**ACTIVITY A:**
Can you reproduce the lines of the rows below exactly, starting at the line containing "[43, 215, 58, 245]" and ending at the line containing "here is a post", both included?

**TEXT SECTION:**
◆ ◆ ◆ ◆ ◆

Got divorced - ex didn't want the house, so I kept it. Three months after the divorce was final, being ten years ago, the place was hit by lightening. Blew the roof right off - you stood in the living room, looked up and saw the sky. I kept the house and, over three YEARS, had the insurance company fix it. I actually set a legal precedent in what they could and couldn't do when they negotiate.

So four months ago I'm doing my laundry, close the top of the washing machine and, what's this? I seem to be able to see through the back wall. Well, that's not right! Lo and behold, I have a sink hole and my house is breaking in half.

Frown on that - I call the insurance company and they inform me that they'll send an adjuster out real soon. By real soon, they mean in the next month, which they do, and he says, "You know - this could be a sink hole." Well, at this point there is a wrinkle in the roof over the garage and the cracks are worse, but there you go. He says that he can't make the call on the sink hole - he needs to recommend that the insurance company call a geologist, who will come out right away.

Right away meaning, "Another month." They come out and do sonar all over the yard and in the house, and take readings, and say, "Hmmm - we're not sure that this is a sink hole," however now there are cracks in all of the walls and the cinder blocks are coming apart in the garage and the cabinets that I just had done in the kitchen are moving such that you can see that the wall has twisted. They're going to have to drill in the yard for further evidence, within the next month.

The next month means that after five weeks, I call the insurance company and ask, "Where are these clowns," and get them to come out the week after that. They drill the property for two days to get soil samples, but then assure me that it only takes about 4 weeks to do the final assessment.

By four weeks, they mean six weeks before they claim to need two more weeks. Now there are cracks in the load-bearing walls and the exterior of the house has really bad cracks in the pattern of the cinder blocks under the stucco. As well, the roof has clearly moved and you can put your hand between the ceiling in the garage and the exterior wall.

So I call the state, and I call a lawyer. The lawyer, of course, would LOVE to take the case, because the insurance companies notoriously roll over for the lawyer, who's going to take 1/3 of whatever I get. The state will ACTUALLY call the insurance company and tell them to be done with this, one way or another, in twenty days, but of course they call the wrong company the first time. That company called me that night to say, "Hey, man - you're not our client," so at least I know that they take the state seriously. I get the state to call the right company, and then call the insurance company myself for the "what exactly is going on" conversation.

Ok - why so long, you ask?

The insurance company knows that you have a life, and a job, and a tolerance for pain. Ideally, what they want to do is to come to the maximum amount of stress that you will take, and say, "Listen - this can all be settled if you just accept this lowball offer." Believe it or not, most people do. If you don't it hasn't cost them any additional money. They have all of the time in the world.

Now, there IS a thing called, "Negotiating in bad faith," which means that if one course of action or one result is clearly the way to go, they can't just be difficult and refuse to take it. As well, if an offer has been made or a conclusion come to by them, they can't then say, "No - we aren't going to do that, after all. We're only paying a percent of that offer, or sue us." Taking a long time because they want to get every inspector on the planet to check the property isn't "negotiating in bad faith" until one of them says, "This is what you're going to have to do."

◆ ◆ ◆ ◆ ◆

**STORED DATA:**
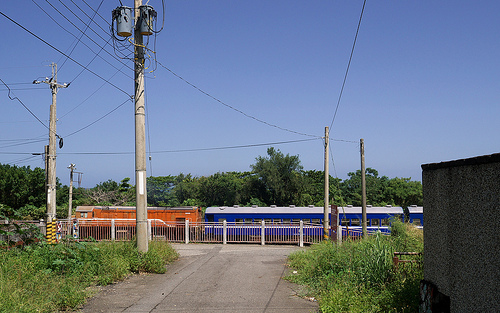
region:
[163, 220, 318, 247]
a white long fence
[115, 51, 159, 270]
electric pole is gray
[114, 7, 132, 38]
More visible transformer bucket on a pole.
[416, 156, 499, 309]
The side of a speckled grey and black concrete building.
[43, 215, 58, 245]
Two yellow and black wrapped bottom of poles.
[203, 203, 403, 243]
The longest visible blue and white train car.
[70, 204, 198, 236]
Orange train car.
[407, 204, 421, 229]
Blue and white train car that is barely visible.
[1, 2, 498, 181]
A blue sky.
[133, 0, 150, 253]
A grey pole with two transformer buckets on it.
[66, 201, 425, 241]
An orange and blue train.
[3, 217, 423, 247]
A long white and grey fence.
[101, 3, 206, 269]
here is a post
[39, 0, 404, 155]
these are power lines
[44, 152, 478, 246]
here is a train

◆ ◆ ◆ ◆ ◆

**ACTIVITY B:**
Write out the passage of the sinkhole insurance story above exactly, starting at "The insurance company knows" and ending at "in the world.".

**EXERCISE SOLUTION A:**
[43, 215, 58, 245]
Two yellow and black wrapped bottom of poles.
[203, 203, 403, 243]
The longest visible blue and white train car.
[70, 204, 198, 236]
Orange train car.
[407, 204, 421, 229]
Blue and white train car that is barely visible.
[1, 2, 498, 181]
A blue sky.
[133, 0, 150, 253]
A grey pole with two transformer buckets on it.
[66, 201, 425, 241]
An orange and blue train.
[3, 217, 423, 247]
A long white and grey fence.
[101, 3, 206, 269]
here is a post

**EXERCISE SOLUTION B:**
The insurance company knows that you have a life, and a job, and a tolerance for pain. Ideally, what they want to do is to come to the maximum amount of stress that you will take, and say, "Listen - this can all be settled if you just accept this lowball offer." Believe it or not, most people do. If you don't it hasn't cost them any additional money. They have all of the time in the world.